Exa
Back to Demo

How It Works

One domain becomes a cited account list, scored prospects, decision makers, and always-fresh monitoring.

This is just one simple approach — with savvy Exa queries, Exa can uncover all people and company data that exists on the web.


This demo runs a 5-step pipeline that goes from a single domain to a fully enriched prospect list with decision makers. Every step uses Exa's deep search with output_schema to extract structured data directly — no LLM post-processing needed.

  1. Identify a company from its domain
  2. Discover a sample of Total Addressable Market (TAM) with parallel searches
  3. Enrich & score every prospect with structured deep search
  4. Find decision makers at top prospects
  5. Set up always-on monitoring with Exa Monitors for always fresh data

The Pipeline

1

Identify the Company

A single exa.search() call with type="deep" and an output_schema extracts a full company profile — name, description, ICP, target customer, known customers with domains, and recent news. No LLM needed.

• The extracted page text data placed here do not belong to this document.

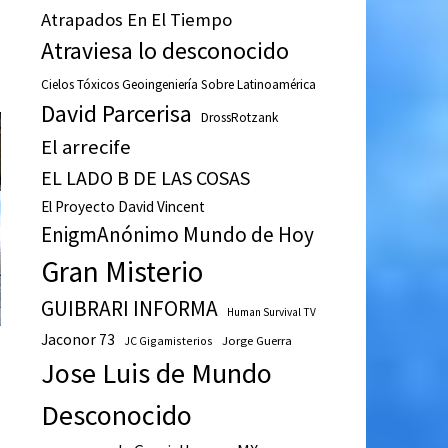
Atrapados En El Tiempo
Atraviesa lo desconocido
Cielos Tóxicos Geoingeniería Sobre Latinoamérica
David Parcerisa
DrossRotzank
El arrecife
EL LADO B DE LAS COSAS
El Proyecto David Vincent
EnigmAnónimo Mundo de Hoy
Gran Misterio
GUIBRARI INFORMA
Human Survival TV
Jaconor 73
JC Gigamisterios
Jorge Guerra
Jose Luis de Mundo
Desconocido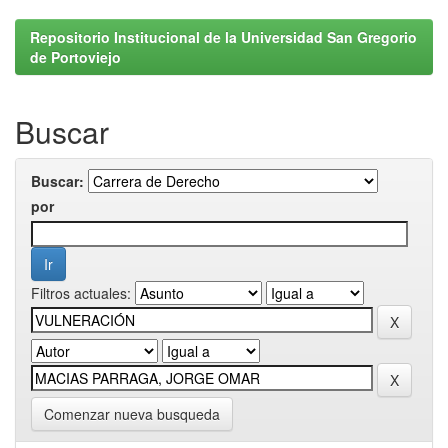
Repositorio Institucional de la Universidad San Gregorio
de Portoviejo
Buscar
Buscar:
por
Filtros actuales:
Comenzar nueva busqueda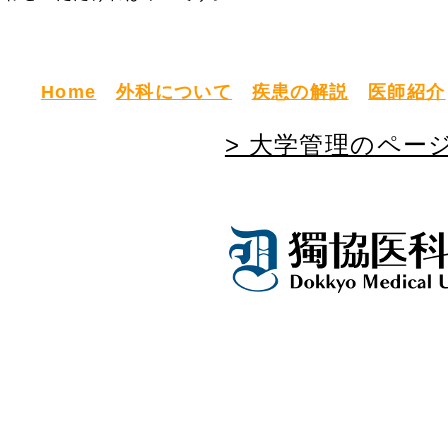
Home
外科について
疾患の解説
医師紹介
> 大学管理のペー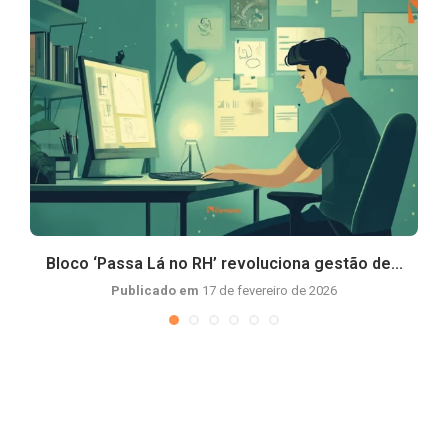
Bloco ‘Passa Lá no RH’ revoluciona gestão de...
Publicado em
17 de fevereiro de 2026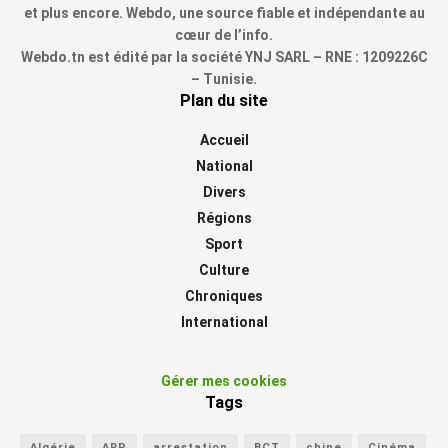
et plus encore. Webdo, une source fiable et indépendante au
cœur de l’info.
Webdo.tn est édité par la société YNJ SARL – RNE : 1209226C
– Tunisie.
Plan du site
Accueil
National
Divers
Régions
Sport
Culture
Chroniques
International
Gérer mes cookies
Tags
Algérie
ARP
arrestation
BCT
chine
Cinéma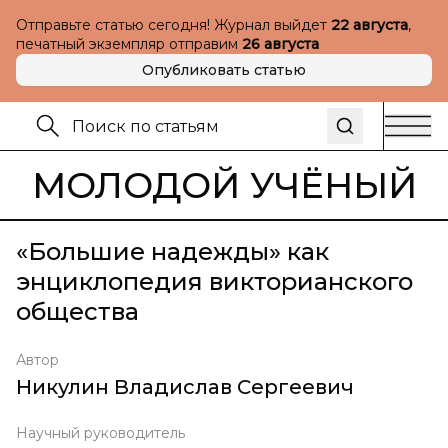
Отправьте статью сегодня! Журнал выйдет
22 августа
,
печатный экземпляр отправим
26 августа
Опубликовать статью
МОЛОДОЙ УЧЁНЫЙ
«Большие надежды» как
энциклопедия викторианского
общества
Автор
Никулин Владислав Сергеевич
Научный руководитель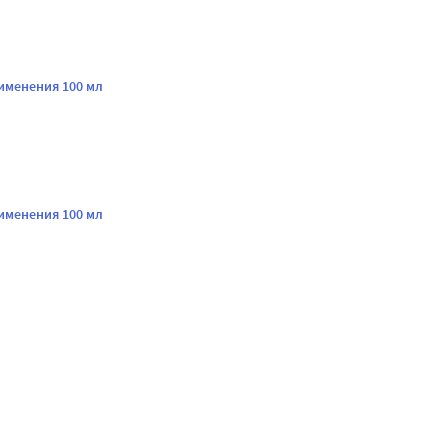
именения 100 мл
именения 100 мл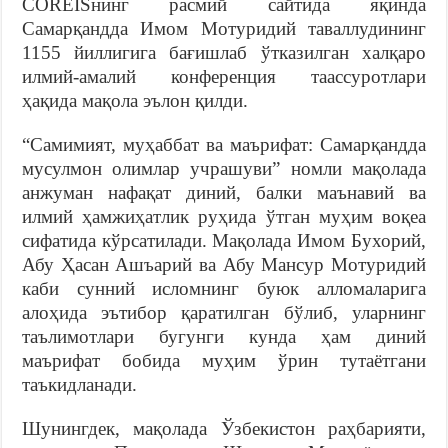
COREISнинг расмий сайтида яқинда
Самарқандда Имом Мотуридий таваллудининг
1155 йиллигига бағишлаб ўтказилган халқаро
илмий-амалий конференция таассуротлари
ҳақида мақола эълон қилди.
“Самимият, муҳаббат ва маърифат: Самарқандда
мусулмон олимлар учрашуви” номли мақолада
анжуман нафақат диний, балки маънавий ва
илмий ҳамжиҳатлик руҳида ўтган муҳим воқеа
сифатида кўрсатилади. Мақолада Имом Бухорий,
Абу Ҳасан Ашъарий ва Абу Мансур Мотуридий
каби сунний исломнинг буюк алломаларига
алоҳида эътибор қаратилган бўлиб, уларнинг
таълимотлари бугунги кунда ҳам диний
маърифат бобида муҳим ўрин тутаётгани
таъкидланади.
Шунингдек, мақолада Ўзбекистон раҳбарияти,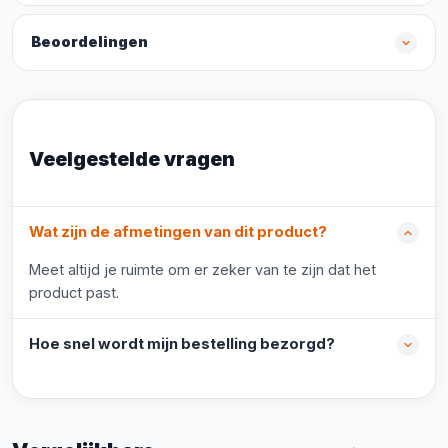
Beoordelingen
Veelgestelde vragen
Wat zijn de afmetingen van dit product?
Meet altijd je ruimte om er zeker van te zijn dat het
product past.
Hoe snel wordt mijn bestelling bezorgd?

The output_schema tells Exa exactly what fields to extract. The response comes back as structured JSON — no parsing or LLM extraction needed. Known customers are returned as structured objects with domains for favicon display.

2

Discover the TAM

Using the company profile from Step 1, we build multiple search angles and run them in parallel. Each angle uses a system_prompt that includes seller context and previously-seen domains to avoid duplicates.

All 4 angles run in parallel. The system_prompt includes seen domains so Exa deduplicates across angles automatically.

3

Enrich & Score

One deep search call per company extracts 8 structured fields — funding, headcount, growth signals, tech stack, competitive position, recent news, and a personalized fit score (0-100). The seller context lives in both the system_prompt and the output_schema field descriptions, so Exa evaluates fit directly.

All enrichment calls run in parallel, staggered at ~1 req/sec. Each call extracts structured data directly — no LLM post-processing. The fit rating is a 0-100 score evaluated by Exa based on the seller context embedded in both the system prompt and the schema field descriptions.

4

Find Decision Makers

One type="deep" search per company with category="people" and an output_schema returns structured decision-maker profiles — names, titles, LinkedIn URLs, and relevance — directly from Exa. No separate LLM vetting call needed.

Every step in this pipeline — including people search — uses zero LLM calls. Exa's deep search with output_schema handles all structured data extraction end-to-end.

5

Always Enrich with Monitors

Enrichment data goes stale. Exa Monitors re-run your queries on a schedule and push fresh data to your webhook — so when a prospect raises funding or doubles headcount, you know before your competitors.


That's the entire pipeline — from domain to decision makers, powered entirely by Exa search. The key insight is that output_schema lets you skip the LLM extraction step entirely. Exa returns structured data directly.